Raja Faisal Sebut Empat Pilar Kebangsaan Bisa jadi Landasan Pilkada Damai

Sabtu, 23 November 2024 18:36
    Bagikan  
Raja Faisal Sebut Empat Pilar Kebangsaan Bisa jadi Landasan Pilkada Damai

SOSIALISASI: Anggota DPR RI Dapil Jateng 1 Raja Faisal saat memberikan sosialisasi empat pilar kebangsaan, yakni Pancasila, UUD Tahun 1945, NKRI, dan Bhinneka Tunggal Ika. Foto: Anik

KENDAL, HELOINDONESIA.COM -Anggota DPR RI Dapil Jawa Tengah 1 dari Fraksi Partai Demokrat,  Raja Faisal Manganju Sitorus menegaskan, empat pilar kebangsaan dapat menjadi landasan dalam pelaksanaan pemilu damai pada Pilkada 2024 yang akan berlangsung pada 27 November 2024

Hal ini disampaikan saat memberikan sosialisasi empat pilar kebangsaan, yakni Pancasila, UUD Tahun 1945, NKRI, dan Bhinneka Tunggal Ika di gedung Futsal Chelsea Stadium Sekopek, Kecamatan Kaliwungu, Kabupaten Kendal, Sabtu (23/11/2024)/

Raja Faisal menyatakan, sosialisasi empat pilar kebangsaan ini menjadi hal yang penting untuk menanamkan nilai-nilai kebangsaan serta memberikan penyegaran kembali kepada warga terutama dalam menjaga persatuan dan kesatuan menjelang pemilihan kepala daerah di Kabupaten Kendal.

"Cuma kita dari MPR RI ini untuk menyegarkan kembali supaya empat pilar kebangsaan ini bisa tertanam utuh di masyarakat. Terutama menjelang pilkada  ini. Banyak orang ribut aku nomor sekian, aku nomor sekian. Itu harus kita jaga, toleransi itu harus kita jaga. Apa dasarnya ya empat pilar ini," terangnya.

Empat Pilar

Anggota Komisi XIII DPR RI ini berharap, seluruh warga di Kabupaten Kendal dapat menerapkan empat pilar kebangsaan dalam kehidupan sehari-hari. Dan menciptakan pemilu damai ditengah perbedaan pilihan yang terkadang bisa memicu perpecahan.

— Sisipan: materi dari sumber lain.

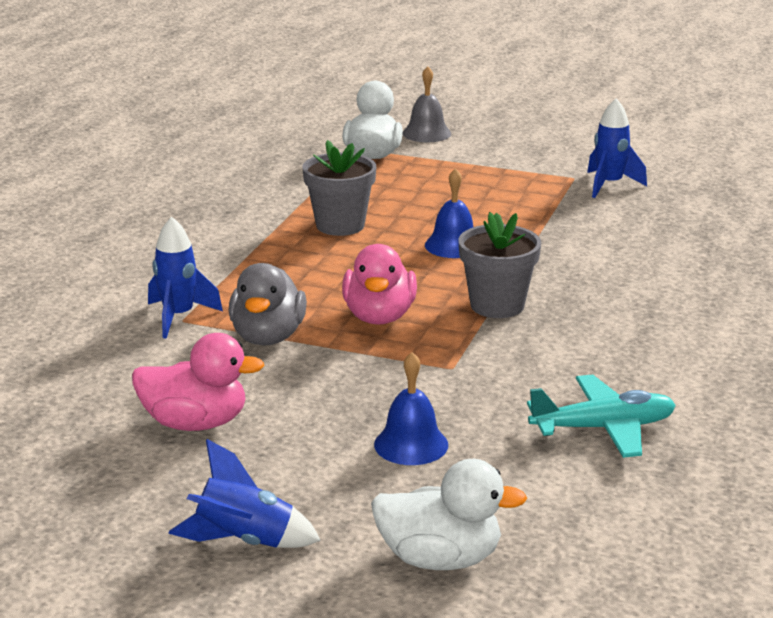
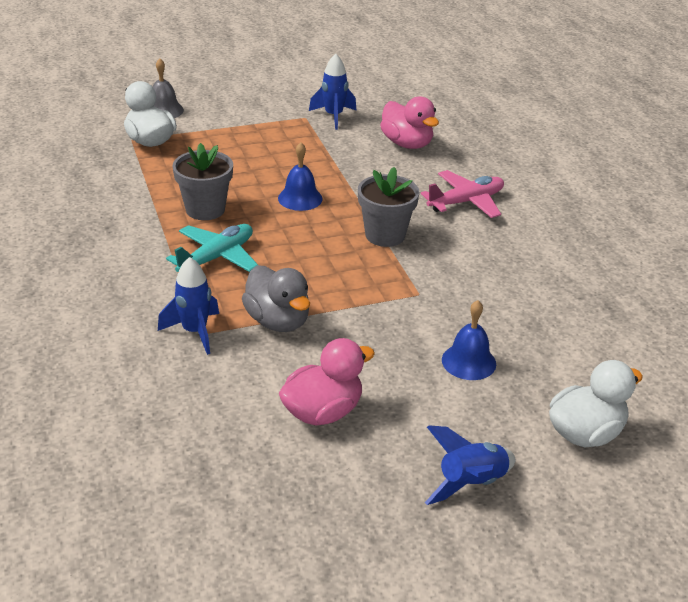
camera: 40 degrees left, 10 degrees up
pink duck [342,244,417,325] -> pink duck moved to [380,96,439,149]
turquoise plane [527,374,676,458] -> turquoise plane moved to [166,224,259,272]
none -> pink plane [421,170,504,218]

"Kita berharap setelah sosialisasi ini supaya dapat diimplementasikan lagi dengan baik terutama masa pilkada ini. Kita bisa damai, bisa saling menghargai dengan tetangga, yang mana mereka pasti ada yang beda pilihan. Harapannya tetap damai, tidak saling black campaign," tandas Raja Faisal.

Raja Faisal menambahkan, selain sosialisasi empat pilar, kedatangan dirinya ke Kabupaten Kendal sekaligus untuk menyerap aspirasi masyarakat terutama yang menyangkut regulasi hukum, imigrasi dan lembaga pemasyarakatan (lapas).

"Banyak warga Kendal yang bekerja di luar negeri menjadi TKI. Kita akan berusaha berikan kepastian hukum bagaimana agar mereka tidak dianggap sebagai TKI gelap. Kita harus menjamin agar tidak ada masalah bagi mereka untuk kemudian hari," bebernya.

Kemudian, lanjutnya dari segi hukum seperti lapas, pihaknya akan menekankan kepada lapas yang ada di dapil Jateng 1 (Semarang, Kendal, Kabupaten Semarang dan Salatiga) agar dapat mrnegepankan hak asasi manusia (HAM).

"Walaupun merrka melanggar hukum HAM itu dalah nomor satu yang harus ditegakkan seperti dari segi pengobatan, kelayakan makanan. Semua itu akan kami awasi di dapil kami ini," pungkas Raja Faisal.(Anik).